Full text loading...
The study introduces a unified multi-modal transformer–GAN framework for high-resolution reservoir property modeling by integrating seismic, well-log, and core data. Unlike conventional geostatistical methods that treat individual data sources independently, the approach fuses multiple modalities through cross-modal attention to capture geological context and multi-scale spatial dependencies. The workflow comprises seismic feature extraction using a 3D convolutional autoencoder, well-log processing via temporal convolution and self-attention, and uncertainty-aware core embedding through Gaussian-process priors. These are fused into a context vector guiding conditional generation of porosity and permeability cubes. Physical consistency is ensured through facies-preserving, realism, and physics-based regularization losses.

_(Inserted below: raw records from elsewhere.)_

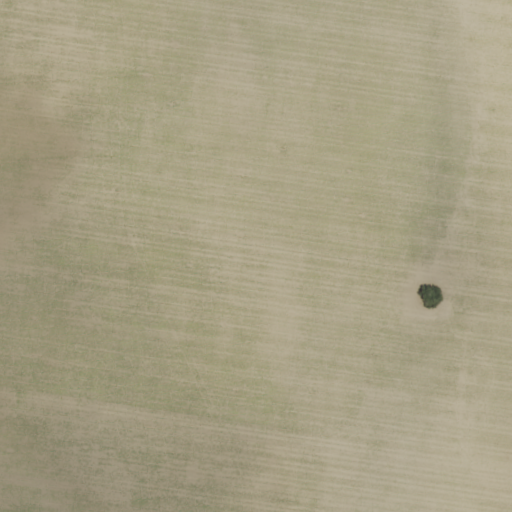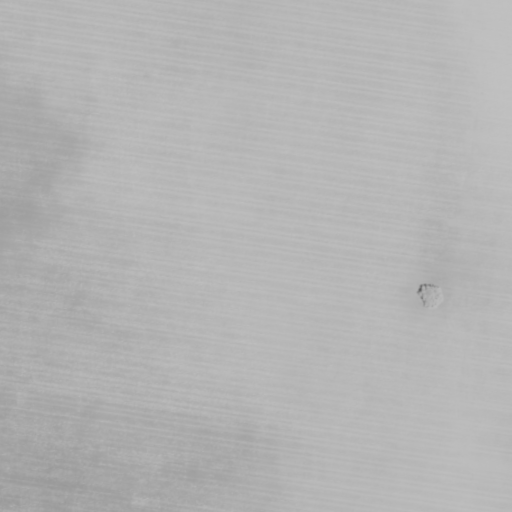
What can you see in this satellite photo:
road: (33, 472)
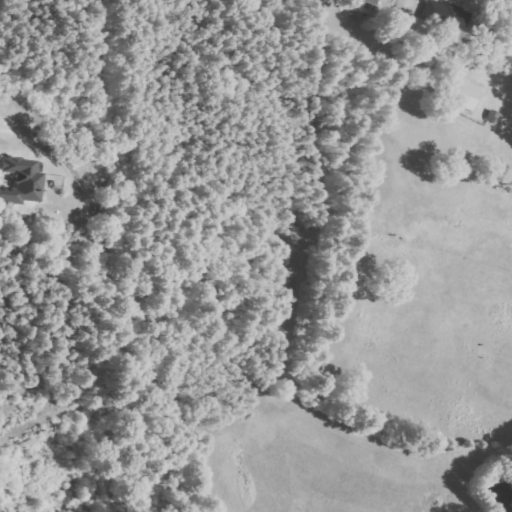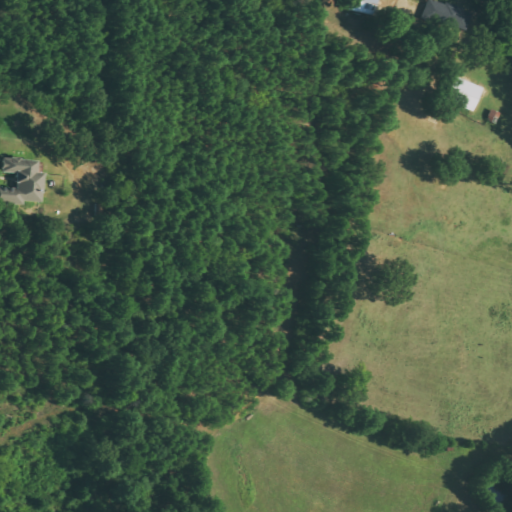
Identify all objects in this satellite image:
road: (5, 5)
building: (365, 6)
building: (464, 94)
building: (22, 181)
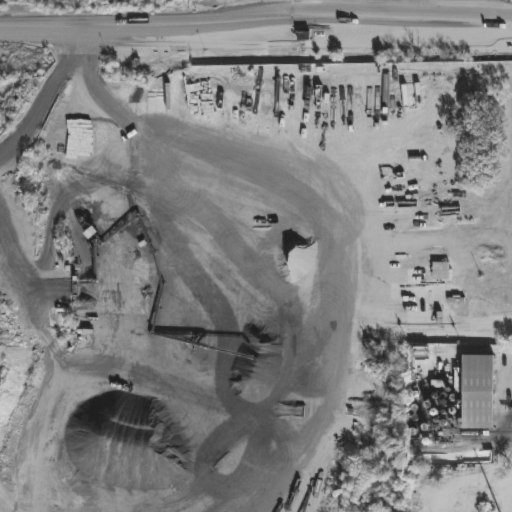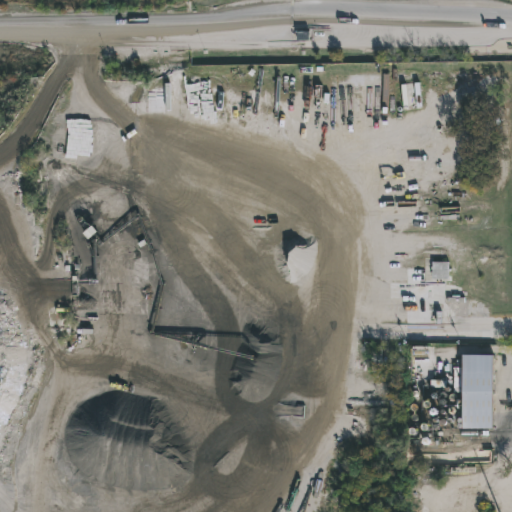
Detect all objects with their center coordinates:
road: (256, 20)
building: (478, 391)
building: (476, 394)
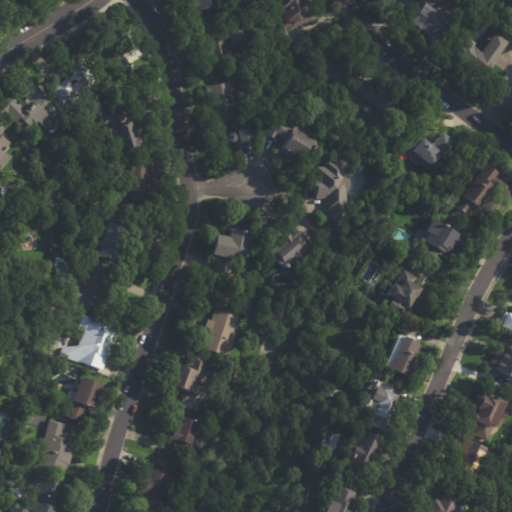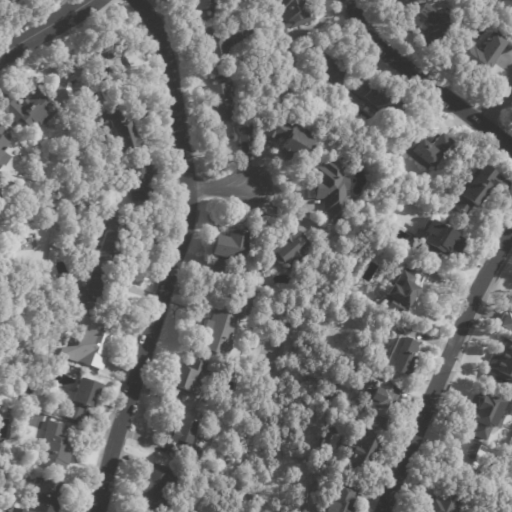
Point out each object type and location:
building: (199, 4)
building: (200, 4)
building: (295, 13)
building: (428, 18)
building: (290, 19)
building: (428, 23)
road: (46, 27)
building: (505, 33)
building: (220, 42)
building: (217, 43)
building: (478, 54)
building: (482, 54)
building: (329, 64)
building: (334, 70)
road: (424, 78)
building: (72, 86)
building: (74, 86)
building: (378, 96)
building: (350, 99)
building: (374, 100)
building: (221, 101)
road: (497, 101)
building: (225, 102)
building: (25, 105)
building: (27, 109)
building: (271, 129)
building: (120, 131)
building: (120, 132)
building: (243, 134)
building: (243, 134)
building: (230, 137)
building: (287, 140)
building: (292, 146)
building: (3, 149)
building: (423, 149)
building: (2, 151)
building: (431, 152)
building: (139, 177)
building: (139, 181)
road: (220, 186)
building: (330, 189)
building: (330, 189)
building: (476, 189)
building: (479, 189)
building: (108, 240)
building: (111, 240)
building: (439, 240)
building: (438, 241)
building: (228, 244)
building: (224, 246)
building: (285, 251)
building: (288, 251)
road: (178, 256)
building: (90, 290)
building: (93, 290)
building: (398, 292)
building: (398, 292)
building: (504, 322)
building: (505, 322)
building: (219, 330)
building: (217, 331)
building: (96, 342)
building: (89, 343)
building: (395, 354)
building: (397, 357)
building: (500, 364)
building: (502, 365)
road: (440, 370)
building: (189, 376)
building: (186, 377)
building: (81, 398)
building: (80, 399)
building: (376, 402)
building: (376, 404)
building: (483, 415)
building: (485, 416)
building: (181, 430)
building: (184, 440)
building: (323, 440)
building: (54, 448)
building: (55, 448)
building: (360, 450)
building: (360, 451)
building: (462, 454)
building: (466, 456)
building: (153, 487)
building: (157, 488)
building: (45, 496)
building: (47, 496)
building: (338, 499)
building: (444, 501)
building: (336, 502)
building: (444, 503)
building: (15, 510)
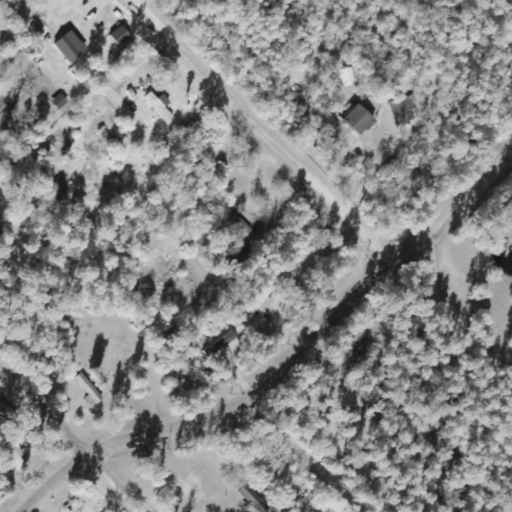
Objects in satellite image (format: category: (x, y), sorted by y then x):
building: (69, 48)
building: (346, 77)
building: (156, 107)
building: (403, 113)
building: (361, 120)
road: (264, 131)
building: (218, 218)
building: (235, 253)
road: (300, 367)
building: (86, 389)
road: (48, 410)
building: (6, 412)
building: (83, 507)
building: (323, 510)
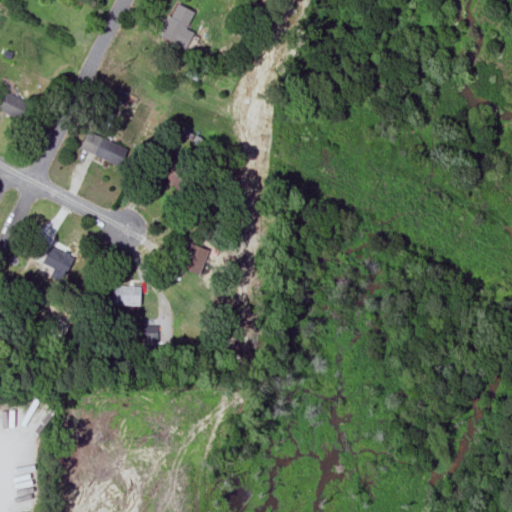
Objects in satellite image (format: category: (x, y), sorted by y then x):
building: (176, 26)
building: (178, 26)
power tower: (119, 67)
road: (75, 91)
building: (11, 104)
building: (13, 105)
building: (103, 148)
building: (101, 149)
building: (173, 176)
building: (178, 179)
road: (61, 198)
road: (0, 235)
building: (193, 258)
building: (195, 259)
building: (58, 261)
building: (124, 294)
building: (126, 294)
building: (150, 335)
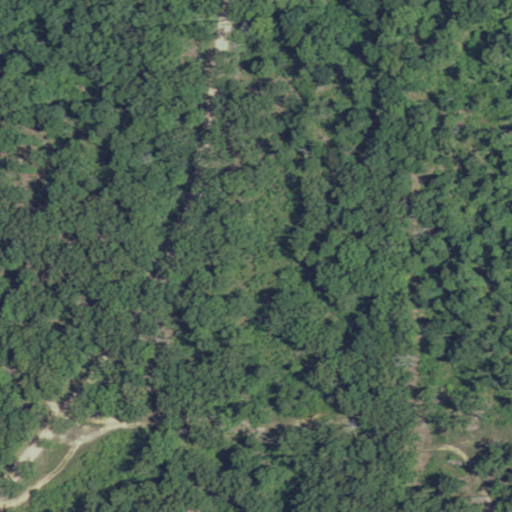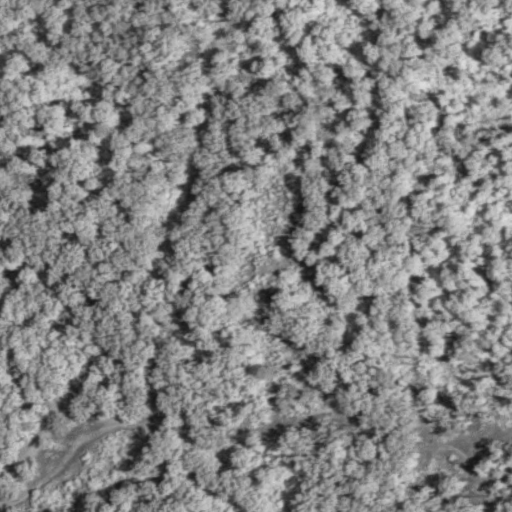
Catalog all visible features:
road: (168, 269)
road: (189, 423)
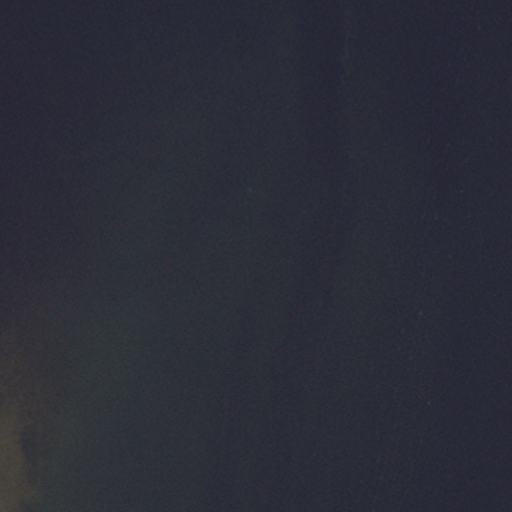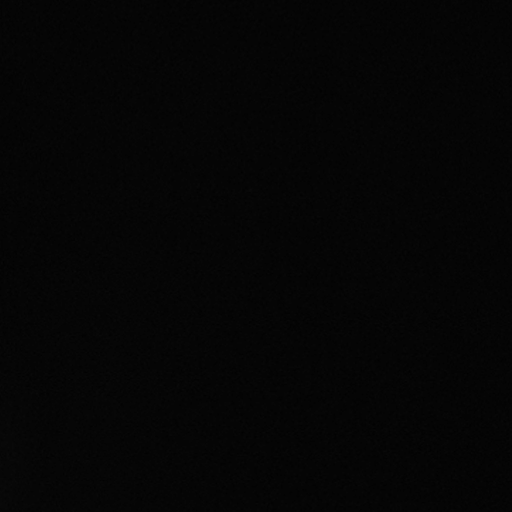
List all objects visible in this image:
river: (453, 255)
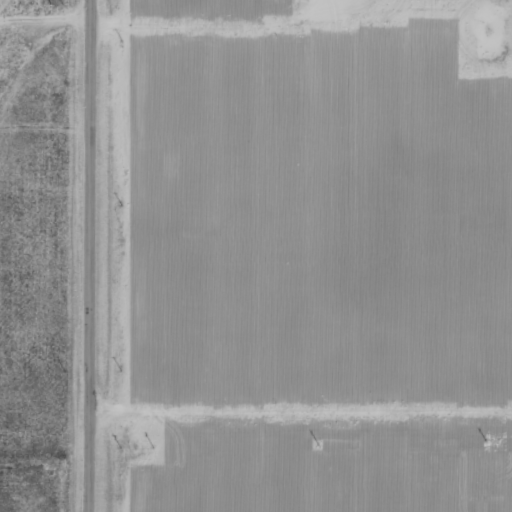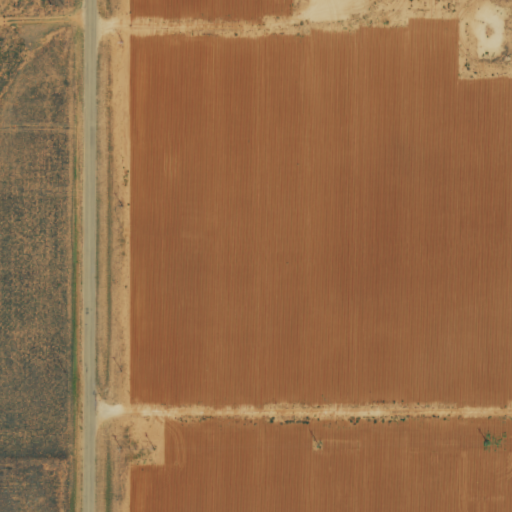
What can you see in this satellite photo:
road: (99, 256)
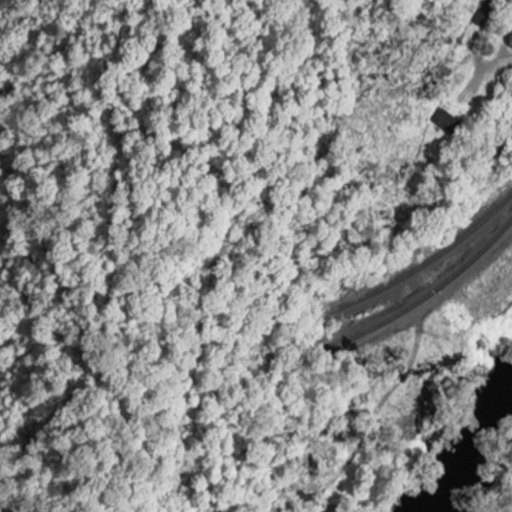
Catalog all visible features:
building: (445, 123)
railway: (277, 349)
railway: (276, 360)
river: (477, 464)
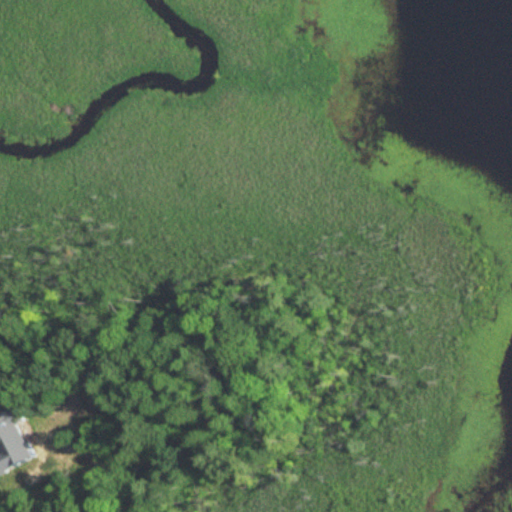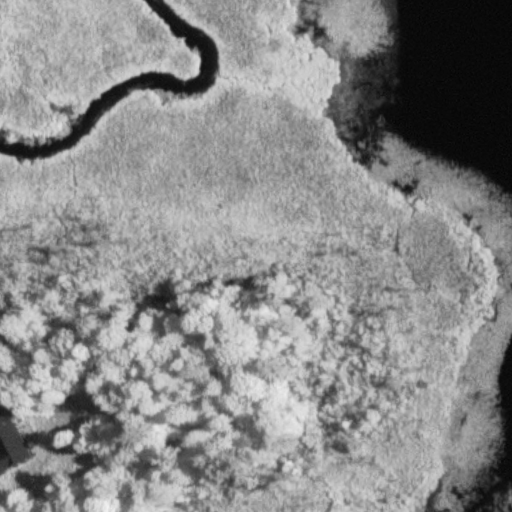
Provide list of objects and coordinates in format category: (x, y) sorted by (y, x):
building: (16, 443)
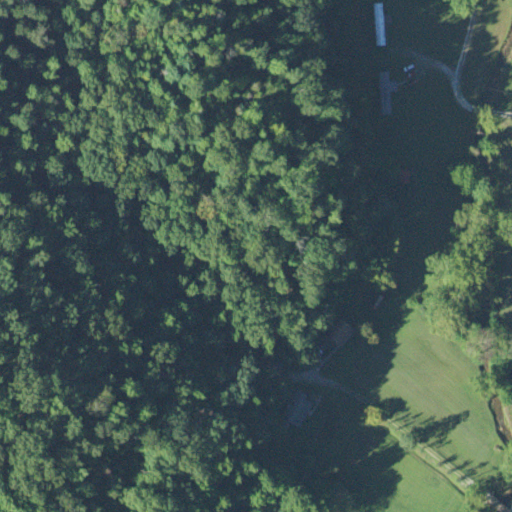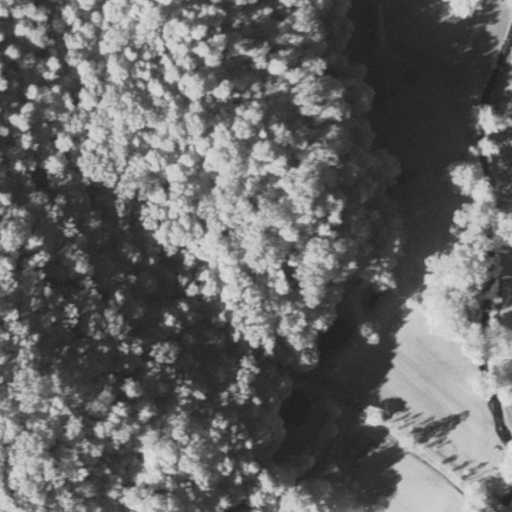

Tested on a North Sea carbonate field, the method achieved porosity MAE of 0.087 and permeability correlation of 0.82, outperforming seismic-only, log-only, and co-kriging baselines. The model reproduced thin-bedded structures (1–3 m thick) with 89% vertical accuracy and 94% porosity–facies alignment, while cutting inference time to less than one second per model compared to hours for kriging. Attention-weight analysis showed modality dominance varying with geological conditions—seismic in sand-rich zones, logs in complex structures, and cores in thin beds. The study establishes transformer-driven multi-modal fusion as a scalable, interpretable, and geologically consistent paradigm for reservoir characterization.